§ **原文抜粋**
====

建築は性別を持ち得るか
人間には男と女、2つの性別がある。履歴書を書くとき、このどちらかを選ぶ。建築にも男と女で分けられるのだろうか。
最近、性同一性障害や同性愛が話題になることはよくある。男と女の違いはどこで判断するものだろうか。ホルモンや発生など生物学的側面や、表出された外面的側面、性格や思考、認知などの潜在的な内面的側面などが挙げられるだろうか。
建築もこの3つの側面から性別を判断してみたい。
例えば、水戸芸術館。建築家の磯崎新が設計した美術館である。
まずは生物学的側面であるが、建築にとっての生物学的側面とは何か。
次に表出された外面的側面としては、水戸芸術館にはシンボルとなる高い塔がある。男性にはペニスがあるが、女性にはない。そういった意味では男性的であると言えるのだろうか。また中心には石が固定されているのが印象に残っている。力強さや固さなどを感じさせるのも男性のようである。ここでの外面的側面とは屋外から見た面のことである。
次に潜在的な内面的側面についてあるが、建築にとっての内面とは何を指すだろうか。屋内のことか、それとも建築が醸し出す雰囲気だろうか。ここでは建築の内面的側面は、屋内を見たときに醸し出させる部分に限定する。

====

§ **提供情報**

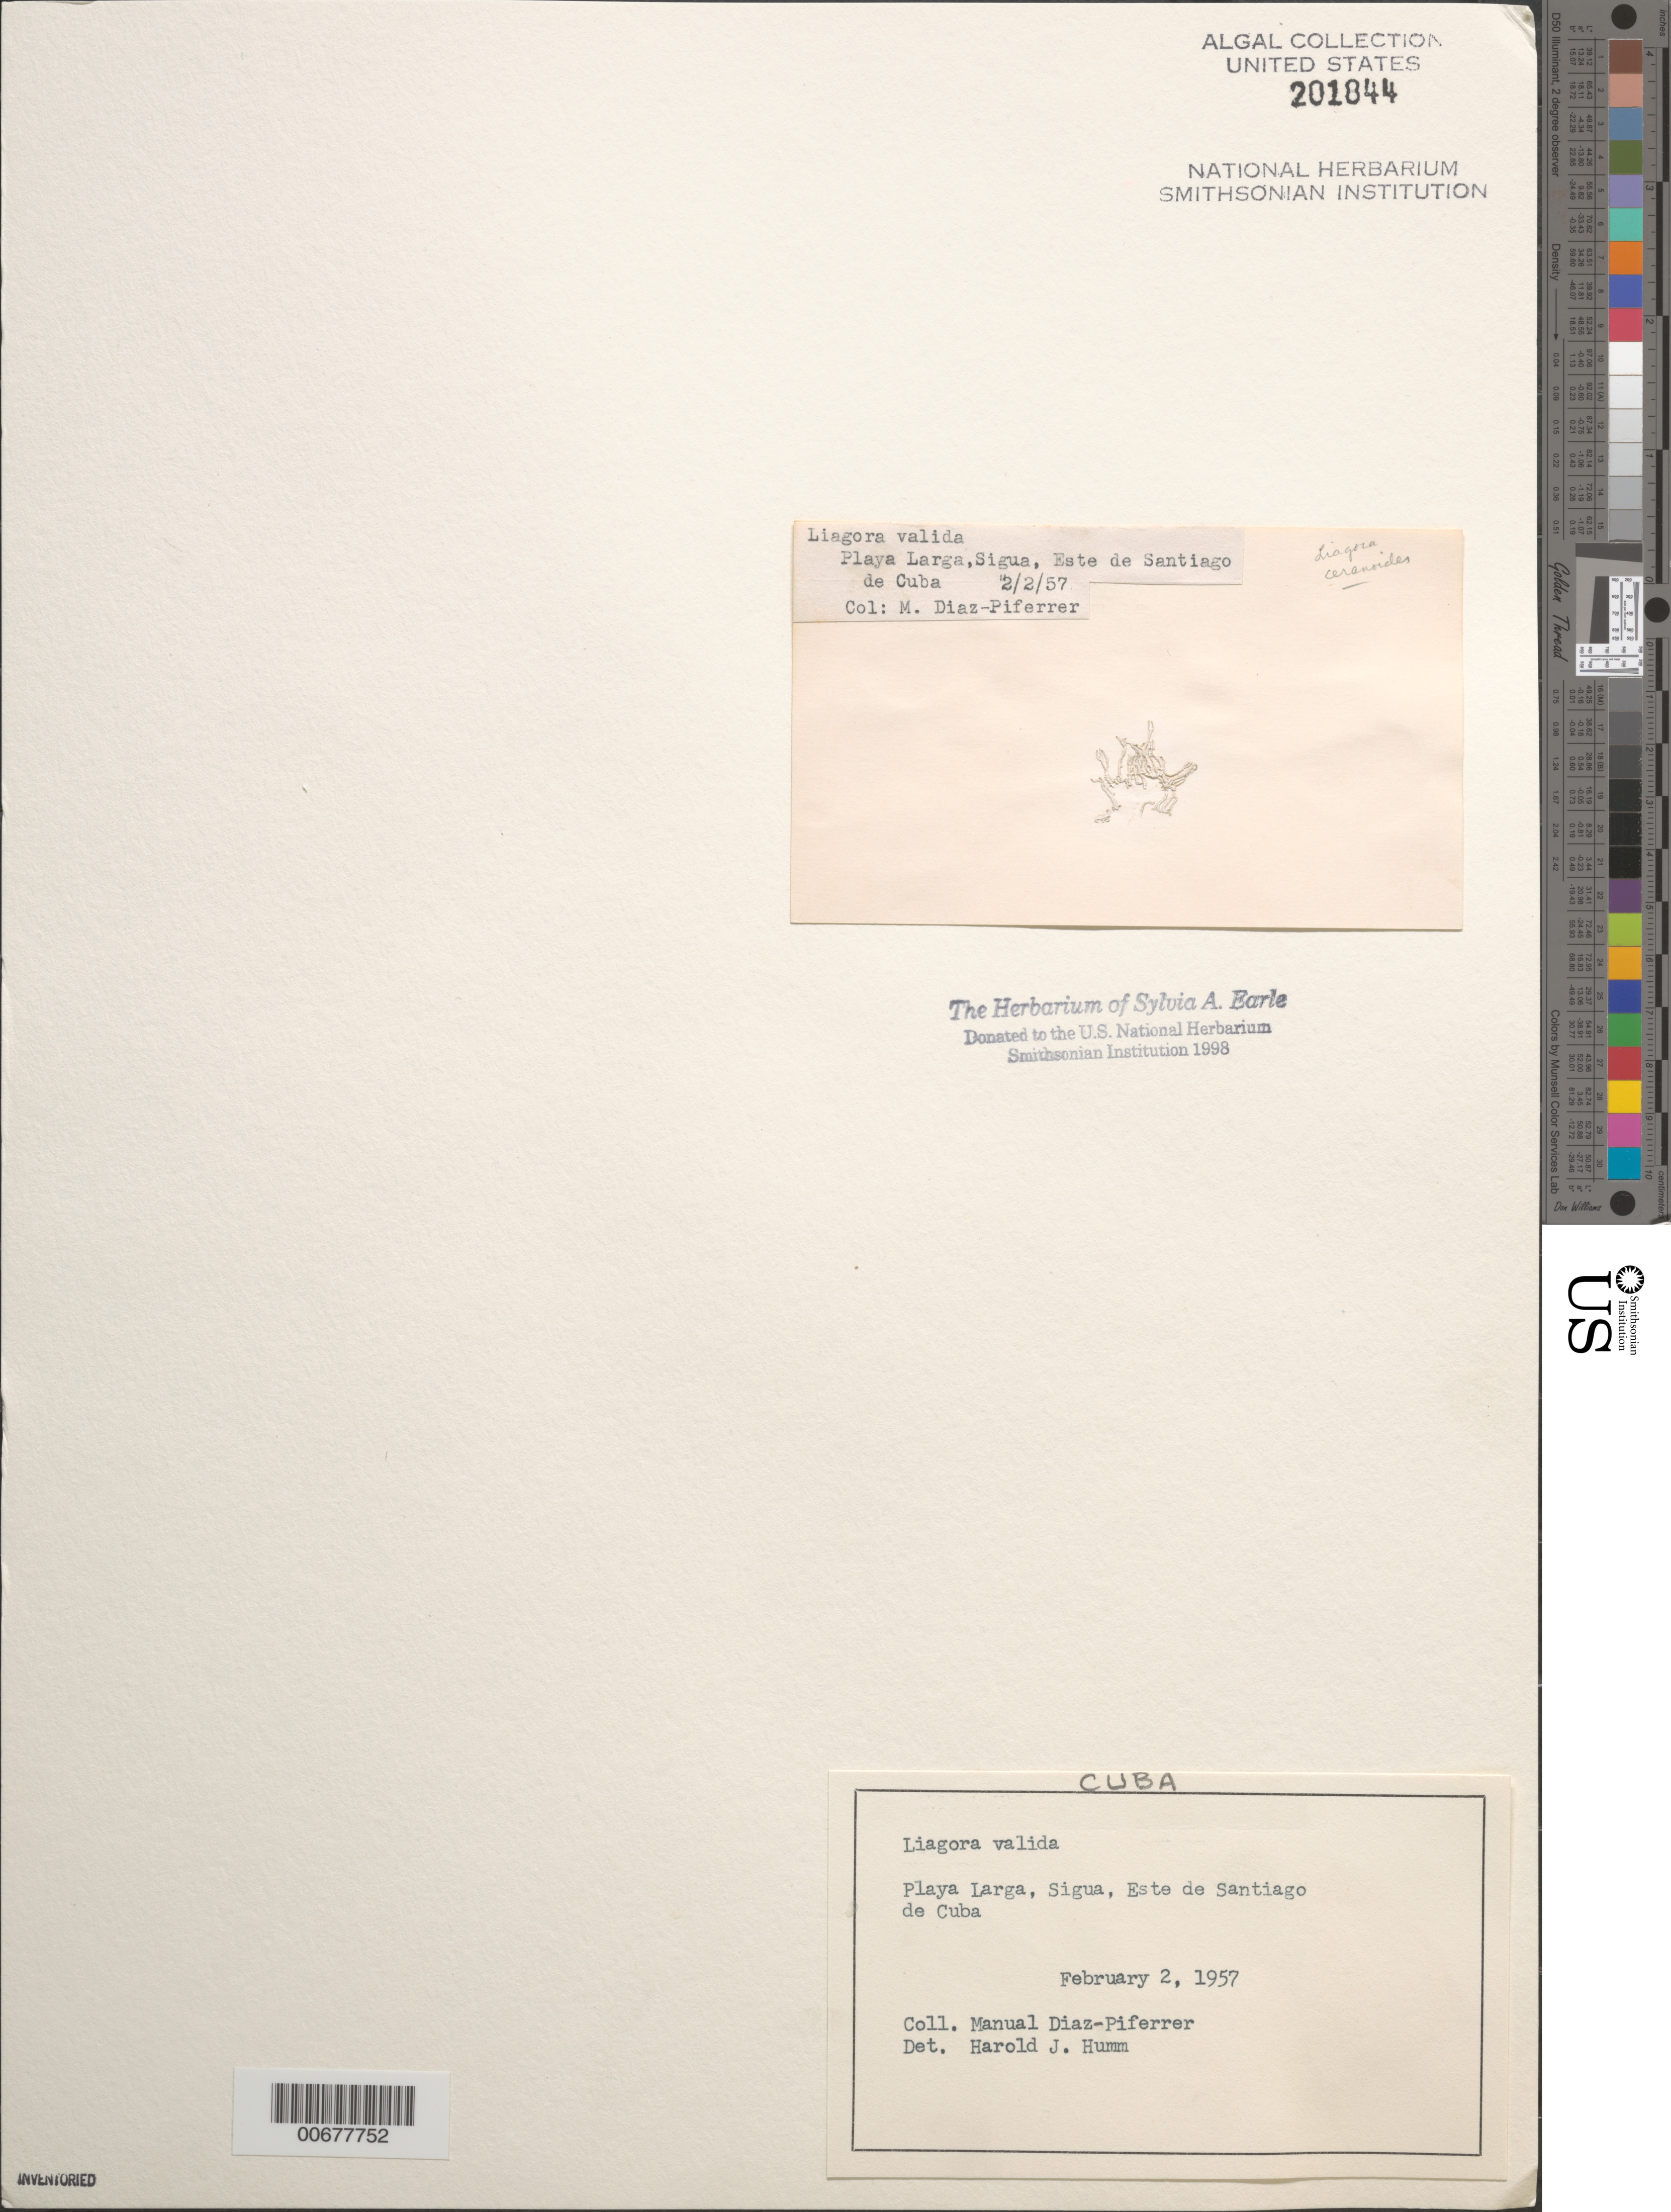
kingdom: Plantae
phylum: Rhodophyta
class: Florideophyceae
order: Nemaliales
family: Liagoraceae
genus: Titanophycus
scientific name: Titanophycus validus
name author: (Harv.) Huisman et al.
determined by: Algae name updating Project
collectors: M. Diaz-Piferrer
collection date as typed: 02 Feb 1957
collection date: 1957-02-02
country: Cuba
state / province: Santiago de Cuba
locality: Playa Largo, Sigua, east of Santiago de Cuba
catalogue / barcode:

====

§ **課題**
**A)** 上に掲げた建築の性別を論じた文章から、「建築もこの3つの側面から性別を判断してみたい。」で始まり「屋外から見た面のことである。」に至るまでの部分を、一字一句違えずに書き写しなさい。
**B)** 上の建築の性別を論じた文章について、最後の文の後に続く部分を書き継ぎなさい。

§ **解答**
**A)**
建築もこの3つの側面から性別を判断してみたい。
例えば、水戸芸術館。建築家の磯崎新が設計した美術館である。
まずは生物学的側面であるが、建築にとっての生物学的側面とは何か。
次に表出された外面的側面としては、水戸芸術館にはシンボルとなる高い塔がある。男性にはペニスがあるが、女性にはない。そういった意味では男性的であると言えるのだろうか。また中心には石が固定されているのが印象に残っている。力強さや固さなどを感じさせるのも男性のようである。ここでの外面的側面とは屋外から見た面のことである。

**B)**
水戸芸術館の屋内は、実に荘厳な印象で、教会や修道院のような神秘的な雰囲気が漂っている。美術館内はシンプルで大小様々な立方体がつながっているような作りになっている。神秘的でシンプルな性格、柔軟性があって、やや前衛的な雰囲気もある。男性か女性かという区別はつかない中性的な印象である。
建築を人間化させるために、性別を持たせることは基本的に大切なことである。しかし、生殖行為は建築にはできないように思える。ここで考えてみると、建築に親子関係があるのか、建築家とその建築家が生んだ建築との関係性は何か、人は神様によって作られたとしたら建築は建築家という神様に作られたと言えるのか、など、さまざまな思考が生まれる。
建築人間化補完計画を達成するためには、性別、性、種の起源な生物学的側面の掘り下げも必要かもしれない。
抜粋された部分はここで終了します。